# [TEXT SECTION]
────────

Web apps built with Ruby on Rails

Purpose of the “We Use Rails” site

  • Directory of web apps built with Ruby on Rails, offering more technology detail and (claimed) fewer false positives than generic tech-detection sites.
  • Encourages submissions from app owners; some users want traffic/usage-based sorting and compare it with other Rails directories.

Rails adoption and ecosystem

  • Examples mentioned: GitHub–scale apps plus others like Canvas LMS, Cookpad, various SaaS and business apps.
  • Some regions are described as “Rails deserts” in the job market, with .NET, PHP, Python, and Node dominating.

Rails 8, productivity, and “renaissance”

  • Multiple comments say Rails 8 rekindled enthusiasm, especially for solo developers.
  • Praised “solid trifecta,” built‑in auth, Kamal deployment, Hotwire/PWA support, and sqlite-backed features.
  • Scaffolding still seen as a “cheat code” for quickly producing stable CRUD apps.

Comparisons with other stacks

  • Django: some see it as similarly productive; preference often comes down to liking Ruby vs Python.
  • Go: valued for low-dependency code that works well with LLMs; others say Rails provides productivity via conventions and batteries-included tooling.
  • Node/Next.js: some argue Next.js is de facto “Rails for JS,” but critics note commercial lock‑in and weaker “omakase” integration, especially on the backend.
  • Laravel is praised as the most Rails-like in PHP land, with cohesive queues, scheduling, notifications, etc.

AI tools and language support

  • Reports that Copilot works especially well with Python (pytest, Django) and less reliably with Go.

────────

# [PROBLEM TO SOLVE]
Please carry on the Ruby on Rails discussion summary above, starting after its last bullet.

────────

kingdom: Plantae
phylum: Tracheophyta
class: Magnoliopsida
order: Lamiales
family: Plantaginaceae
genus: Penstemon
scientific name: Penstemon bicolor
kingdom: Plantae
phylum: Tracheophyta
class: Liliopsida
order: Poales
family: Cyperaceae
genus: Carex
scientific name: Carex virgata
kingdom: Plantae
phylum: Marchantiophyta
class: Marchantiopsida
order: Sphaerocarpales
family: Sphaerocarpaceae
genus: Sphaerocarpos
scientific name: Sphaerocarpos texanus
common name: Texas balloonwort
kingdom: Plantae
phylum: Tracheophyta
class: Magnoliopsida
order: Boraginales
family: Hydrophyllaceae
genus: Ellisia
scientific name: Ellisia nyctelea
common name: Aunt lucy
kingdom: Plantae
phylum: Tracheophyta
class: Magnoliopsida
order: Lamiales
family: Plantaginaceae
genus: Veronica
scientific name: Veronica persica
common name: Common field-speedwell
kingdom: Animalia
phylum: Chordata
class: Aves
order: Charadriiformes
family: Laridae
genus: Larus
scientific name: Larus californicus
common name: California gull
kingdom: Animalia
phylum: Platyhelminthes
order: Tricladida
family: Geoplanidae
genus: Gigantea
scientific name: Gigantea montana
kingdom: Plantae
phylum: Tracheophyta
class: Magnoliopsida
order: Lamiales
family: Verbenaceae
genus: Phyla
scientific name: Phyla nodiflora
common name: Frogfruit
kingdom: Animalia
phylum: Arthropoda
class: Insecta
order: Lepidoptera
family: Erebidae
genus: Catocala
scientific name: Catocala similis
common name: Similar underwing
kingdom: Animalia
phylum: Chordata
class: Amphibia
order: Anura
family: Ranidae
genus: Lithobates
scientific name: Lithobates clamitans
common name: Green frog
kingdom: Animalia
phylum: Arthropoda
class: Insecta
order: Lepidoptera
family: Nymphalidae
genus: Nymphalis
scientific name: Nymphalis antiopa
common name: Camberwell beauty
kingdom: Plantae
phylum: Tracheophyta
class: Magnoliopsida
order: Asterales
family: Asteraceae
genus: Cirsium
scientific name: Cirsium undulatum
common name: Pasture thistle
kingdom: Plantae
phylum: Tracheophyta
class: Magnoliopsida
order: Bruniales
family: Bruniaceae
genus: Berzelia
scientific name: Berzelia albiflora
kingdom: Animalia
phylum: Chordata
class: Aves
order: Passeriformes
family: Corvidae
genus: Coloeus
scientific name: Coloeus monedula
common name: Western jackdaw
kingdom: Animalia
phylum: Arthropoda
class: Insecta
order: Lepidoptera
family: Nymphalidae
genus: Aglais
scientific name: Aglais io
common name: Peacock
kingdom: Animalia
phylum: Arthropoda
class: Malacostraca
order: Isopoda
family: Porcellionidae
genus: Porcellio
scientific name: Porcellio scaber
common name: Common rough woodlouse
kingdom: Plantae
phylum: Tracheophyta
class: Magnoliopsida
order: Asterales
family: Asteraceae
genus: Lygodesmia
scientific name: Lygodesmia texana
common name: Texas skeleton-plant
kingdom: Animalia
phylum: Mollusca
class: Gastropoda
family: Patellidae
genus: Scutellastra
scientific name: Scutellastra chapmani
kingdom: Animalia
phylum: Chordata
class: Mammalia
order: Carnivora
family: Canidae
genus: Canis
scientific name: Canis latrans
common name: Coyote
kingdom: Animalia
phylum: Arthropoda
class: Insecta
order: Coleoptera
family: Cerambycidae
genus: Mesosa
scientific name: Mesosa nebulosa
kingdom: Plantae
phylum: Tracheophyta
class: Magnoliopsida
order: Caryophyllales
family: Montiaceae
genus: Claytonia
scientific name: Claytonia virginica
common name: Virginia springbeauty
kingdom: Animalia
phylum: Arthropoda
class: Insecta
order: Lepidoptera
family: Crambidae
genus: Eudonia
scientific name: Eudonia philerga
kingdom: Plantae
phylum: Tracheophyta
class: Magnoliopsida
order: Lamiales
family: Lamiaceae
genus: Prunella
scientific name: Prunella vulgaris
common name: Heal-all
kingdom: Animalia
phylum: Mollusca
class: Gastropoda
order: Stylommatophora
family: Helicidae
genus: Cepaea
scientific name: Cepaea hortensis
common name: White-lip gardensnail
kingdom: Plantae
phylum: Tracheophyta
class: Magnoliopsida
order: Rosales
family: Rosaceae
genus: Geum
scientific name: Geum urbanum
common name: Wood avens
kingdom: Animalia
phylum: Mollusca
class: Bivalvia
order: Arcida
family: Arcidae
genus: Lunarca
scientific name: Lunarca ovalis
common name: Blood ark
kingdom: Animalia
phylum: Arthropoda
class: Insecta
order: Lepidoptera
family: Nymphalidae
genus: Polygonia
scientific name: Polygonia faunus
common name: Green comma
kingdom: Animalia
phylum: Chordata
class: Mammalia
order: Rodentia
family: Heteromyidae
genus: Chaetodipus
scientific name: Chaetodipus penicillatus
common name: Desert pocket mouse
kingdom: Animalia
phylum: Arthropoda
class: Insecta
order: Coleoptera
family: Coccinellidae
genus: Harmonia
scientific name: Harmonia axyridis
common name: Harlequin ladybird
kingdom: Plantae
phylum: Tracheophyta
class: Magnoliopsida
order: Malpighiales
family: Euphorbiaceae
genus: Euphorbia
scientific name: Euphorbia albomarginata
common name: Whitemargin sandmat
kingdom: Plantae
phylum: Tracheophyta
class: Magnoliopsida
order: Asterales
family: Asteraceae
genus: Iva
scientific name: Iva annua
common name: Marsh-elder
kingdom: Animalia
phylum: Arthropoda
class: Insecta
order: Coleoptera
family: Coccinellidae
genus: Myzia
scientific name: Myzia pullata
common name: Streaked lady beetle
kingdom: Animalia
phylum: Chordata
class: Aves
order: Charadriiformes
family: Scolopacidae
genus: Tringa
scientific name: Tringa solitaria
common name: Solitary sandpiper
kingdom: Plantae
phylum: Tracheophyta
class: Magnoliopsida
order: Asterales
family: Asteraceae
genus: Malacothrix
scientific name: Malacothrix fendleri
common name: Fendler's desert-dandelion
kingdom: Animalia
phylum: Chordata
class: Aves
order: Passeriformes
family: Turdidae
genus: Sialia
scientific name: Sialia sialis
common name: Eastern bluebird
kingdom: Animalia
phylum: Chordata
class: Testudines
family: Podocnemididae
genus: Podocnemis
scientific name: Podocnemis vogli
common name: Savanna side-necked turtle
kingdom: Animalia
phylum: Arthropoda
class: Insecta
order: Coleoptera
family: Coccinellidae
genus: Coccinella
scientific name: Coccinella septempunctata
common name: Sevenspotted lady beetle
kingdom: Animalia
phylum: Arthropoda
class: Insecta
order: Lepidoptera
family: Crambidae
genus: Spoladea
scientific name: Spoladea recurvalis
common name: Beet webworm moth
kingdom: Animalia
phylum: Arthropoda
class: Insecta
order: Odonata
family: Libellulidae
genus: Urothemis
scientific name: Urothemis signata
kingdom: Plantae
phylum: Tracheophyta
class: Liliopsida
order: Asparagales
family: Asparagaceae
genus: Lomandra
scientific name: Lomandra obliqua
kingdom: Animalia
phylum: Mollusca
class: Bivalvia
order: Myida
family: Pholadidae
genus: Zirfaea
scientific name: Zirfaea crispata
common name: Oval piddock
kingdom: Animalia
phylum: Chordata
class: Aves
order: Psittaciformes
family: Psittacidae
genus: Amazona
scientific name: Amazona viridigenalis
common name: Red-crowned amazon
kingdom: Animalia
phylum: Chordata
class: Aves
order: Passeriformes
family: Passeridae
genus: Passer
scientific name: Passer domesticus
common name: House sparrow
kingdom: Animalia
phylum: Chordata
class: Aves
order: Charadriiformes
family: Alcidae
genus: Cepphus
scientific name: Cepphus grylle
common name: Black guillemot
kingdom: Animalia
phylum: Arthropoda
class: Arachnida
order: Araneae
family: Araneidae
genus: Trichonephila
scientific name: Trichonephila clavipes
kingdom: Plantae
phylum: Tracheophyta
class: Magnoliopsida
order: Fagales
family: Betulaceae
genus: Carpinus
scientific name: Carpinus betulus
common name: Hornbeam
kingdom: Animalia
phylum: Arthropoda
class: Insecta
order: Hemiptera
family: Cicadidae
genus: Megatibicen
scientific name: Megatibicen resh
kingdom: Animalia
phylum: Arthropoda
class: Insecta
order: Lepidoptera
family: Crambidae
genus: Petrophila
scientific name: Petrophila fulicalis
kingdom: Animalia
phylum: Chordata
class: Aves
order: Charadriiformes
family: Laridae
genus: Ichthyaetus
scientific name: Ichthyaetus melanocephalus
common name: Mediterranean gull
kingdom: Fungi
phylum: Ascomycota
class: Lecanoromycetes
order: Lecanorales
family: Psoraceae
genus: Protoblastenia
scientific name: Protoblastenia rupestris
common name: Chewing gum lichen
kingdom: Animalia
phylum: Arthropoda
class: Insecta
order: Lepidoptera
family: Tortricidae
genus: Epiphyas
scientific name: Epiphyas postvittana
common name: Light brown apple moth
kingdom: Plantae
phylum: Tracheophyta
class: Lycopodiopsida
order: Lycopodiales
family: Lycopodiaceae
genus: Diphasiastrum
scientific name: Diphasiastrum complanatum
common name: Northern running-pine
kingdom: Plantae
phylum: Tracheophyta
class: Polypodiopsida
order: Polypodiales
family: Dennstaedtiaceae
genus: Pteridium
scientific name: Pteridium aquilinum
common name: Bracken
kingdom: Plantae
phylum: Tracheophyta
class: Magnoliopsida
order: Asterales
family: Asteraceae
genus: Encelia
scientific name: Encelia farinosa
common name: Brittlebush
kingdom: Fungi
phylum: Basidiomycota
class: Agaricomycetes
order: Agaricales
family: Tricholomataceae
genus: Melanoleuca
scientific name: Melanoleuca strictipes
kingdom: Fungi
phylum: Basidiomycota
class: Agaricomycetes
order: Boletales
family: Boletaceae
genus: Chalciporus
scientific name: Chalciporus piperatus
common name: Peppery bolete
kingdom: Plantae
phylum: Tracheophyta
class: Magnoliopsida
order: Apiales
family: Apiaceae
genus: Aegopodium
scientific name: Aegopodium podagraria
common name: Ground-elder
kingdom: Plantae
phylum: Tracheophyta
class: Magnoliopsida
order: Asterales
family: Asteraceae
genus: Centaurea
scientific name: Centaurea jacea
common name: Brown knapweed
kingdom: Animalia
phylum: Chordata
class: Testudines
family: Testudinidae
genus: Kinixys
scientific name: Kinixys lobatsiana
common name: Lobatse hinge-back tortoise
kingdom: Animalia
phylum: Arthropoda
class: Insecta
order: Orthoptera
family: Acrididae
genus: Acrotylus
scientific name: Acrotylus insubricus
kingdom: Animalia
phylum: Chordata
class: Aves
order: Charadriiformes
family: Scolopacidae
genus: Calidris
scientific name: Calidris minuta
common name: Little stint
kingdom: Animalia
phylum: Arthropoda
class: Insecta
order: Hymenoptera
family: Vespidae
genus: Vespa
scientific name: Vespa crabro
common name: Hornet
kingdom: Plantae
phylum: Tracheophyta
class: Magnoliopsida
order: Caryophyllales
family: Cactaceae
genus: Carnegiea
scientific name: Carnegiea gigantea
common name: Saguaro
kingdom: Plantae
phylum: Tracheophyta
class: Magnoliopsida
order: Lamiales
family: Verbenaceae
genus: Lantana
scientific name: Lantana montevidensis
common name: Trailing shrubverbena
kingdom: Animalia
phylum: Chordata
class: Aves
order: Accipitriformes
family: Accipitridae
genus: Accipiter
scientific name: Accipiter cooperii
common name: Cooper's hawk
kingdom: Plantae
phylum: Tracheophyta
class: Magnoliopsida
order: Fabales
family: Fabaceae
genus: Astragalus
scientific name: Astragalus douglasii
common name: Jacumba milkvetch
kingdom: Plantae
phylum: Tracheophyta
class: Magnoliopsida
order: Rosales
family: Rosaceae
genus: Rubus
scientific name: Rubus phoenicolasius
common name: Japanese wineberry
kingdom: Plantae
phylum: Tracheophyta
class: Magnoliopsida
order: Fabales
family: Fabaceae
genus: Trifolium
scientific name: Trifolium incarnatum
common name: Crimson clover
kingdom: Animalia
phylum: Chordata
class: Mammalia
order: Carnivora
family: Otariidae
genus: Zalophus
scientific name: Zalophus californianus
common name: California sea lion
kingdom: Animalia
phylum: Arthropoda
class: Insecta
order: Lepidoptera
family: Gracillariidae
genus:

────────

# [EXERCISE RESPONSE]
  • For Ruby, some point to LangChain/Boxcars but others say the AI/ML ecosystem is weaker than for Python or Go.
  • Several argue Rails’ conventions and extensive Q&A history make it a strong LLM target despite that.

Deployment, hosting, and databases

  • Suggestions for simple Rails hosting: Heroku, Fly.io, Render, Docker-based platforms, and Kamal on a VPS.
  • Debate over sqlite vs Postgres: sqlite praised for new Solid-based features and simplicity; others prefer Postgres for easier remote querying and tooling.

JavaScript integration in Rails

  • Long-running frustration with changing JS stories in Rails (Prototype → asset pipeline → Webpacker → importmaps, plus coffeescript phase).
  • Some like Stimulus and Turbo/Hotwire as “just enough” structure; others dislike them and prefer using JS sparingly or via importmaps and selective components.

Static typing, maintainability, and architecture

  • Strong disagreement around dynamic Ruby vs static typing. Some see dynamic types as unacceptable for large systems; others cite typing add‑ons (RBS, Sorbet) or point to productivity benefits.
  • Concerns about large Rails monoliths, heavy dependency trees, and teams mixing UI, business logic, and data access in ways that complicate APIs.
  • Experienced developers recommend keeping complex domain logic outside Rails’ core layers to preserve maintainability.

Performance, scalability, and outages

  • The directory site briefly struggled under HN traffic; some blame Rails, others attribute it to normal underprovisioning/caching issues.
  • Pro‑Next.js commenters argue static CDN caching would have prevented this; critics call such claims hype and say Rails/Django apps can match performance with proper setup.